A debut that highlights Asian cinema

Mumbai, Oct 19 (IANS) If cinema had its child prodigies, she would be one - after all considering the maturity that direction requires, mid 20s could be seen as the teenage of a director's life. Meet 26-year-old Indonesian Kamila Andini who debuts with '

Mumbai, Oct 19 (IANS) If cinema had its child prodigies, she would be one - after all considering the maturity that direction requires, mid 20s could be seen as the teenage of a director's life. Meet 26-year-old Indonesian Kamila Andini who debuts with 'Mirror Never Lies', probably one of the most accomplished Asian debuts in recent years.

'Mirror Never Lies' was showcased at the Mumbai Film Festival, organised by the Mumbai Academy of Moving Image (MAMI).

This might seem like a huge load on young shoulders; yet see 'Mirror Never Lies' and you'll shake your head with incredulity at both the control and intuition of the film.

Knowing that this is her first film, you'd expect it to have come from a tight script but she controls the time and space with experience and wisdom.

'I wrote only 80 percent of the script, intending to explore the rest 20 percent. The exploration has gone way beyond that,' Kamila told IANS, an impish smile lighting up her petite face.

The various metaphors in the film thus come as a surprise. A teenage girl, whose father has been missing at sea, refuses to believe that he won't return. She keeps looking for him in a mirror. Her young mother constantly scolds her for this infatuation but herself hides behind a sunscreen, refusing to reveal her youth to others. It is as if the mother is aware that till her daughter is free from her illusion, she cannot be free from hers.

The images and the split images, the mirrors and their reflections, the calmness of the ocean surface and its serenity below, the characters' perceptions and their reflections in the ocean - all come together in an adept, aesthetic and lyrical fable.

'A mirror and the sea have the same mystery to me and contain a lot of questions, reflections and stories. It is these stories that I wanted to explore through the film,' says Kamila.

Unlike many self-indulgent films in competition in MAMI this year, hers is surprisingly free of forced control and yet has a strong spiritual core.

The beautiful Bajonese people, who literally build their high wooden homes in the middle of the sea and live both in harmony and strife with the ocean around, couldn't have found a better ambassador.

The underwater shots are haunting. They are like the mythical universe, the door to which lies in the mirror that the young girl holds in her hands.

Kamila shares the penchant for making children the centre of her film just like her father, the celebrated Indonesian director Garin Nugroho.

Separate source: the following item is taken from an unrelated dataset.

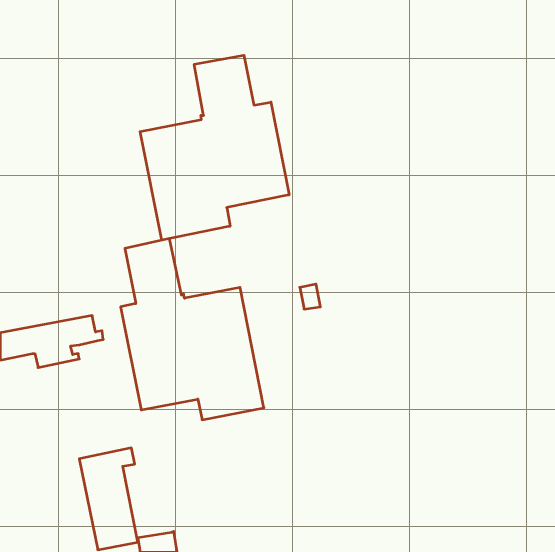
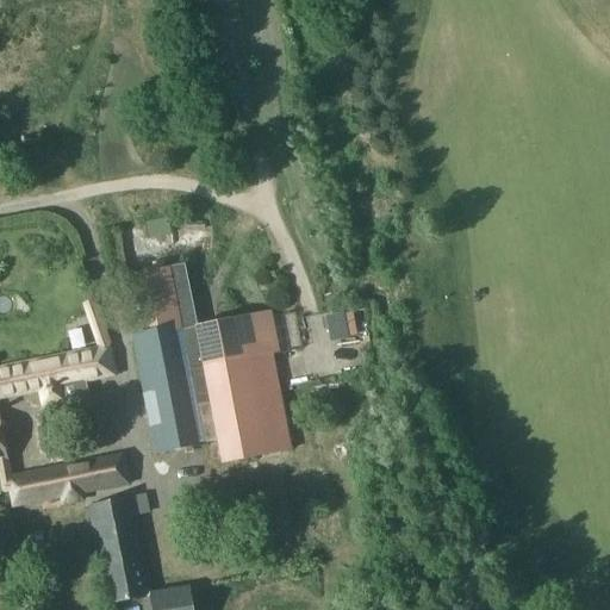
building: [140,55,289,240] -> none
building: none -> [7,453,127,504]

Yet ask her about his influence and she says, 'I was on my own. My father saw the film only while it was being edited and even then he merely laughed at my mistakes.'

The influence of Worldwide Fund for Nature, which was part of the film, is evident.

At another level it is about man's relationship with nature. It calls people to preserve their nurturer, but does so metaphorically instead of being overbearing.

Considering the films in competition at MAMI being held from Oct 13 to 20, there is a perceptible difference between films from developed worlds like Europe, North America and Australia and those from developing worlds.

The former have intellectual control while the ones from Latin America ('Las Acacias') and Asia ('Mirror Never Lies' and 'Death Is My Profession') carry a spiritual strength rarely achieved in cinema.

Seeing and putting these films in perspective, it is evident that the hope of cinema lies in the latter.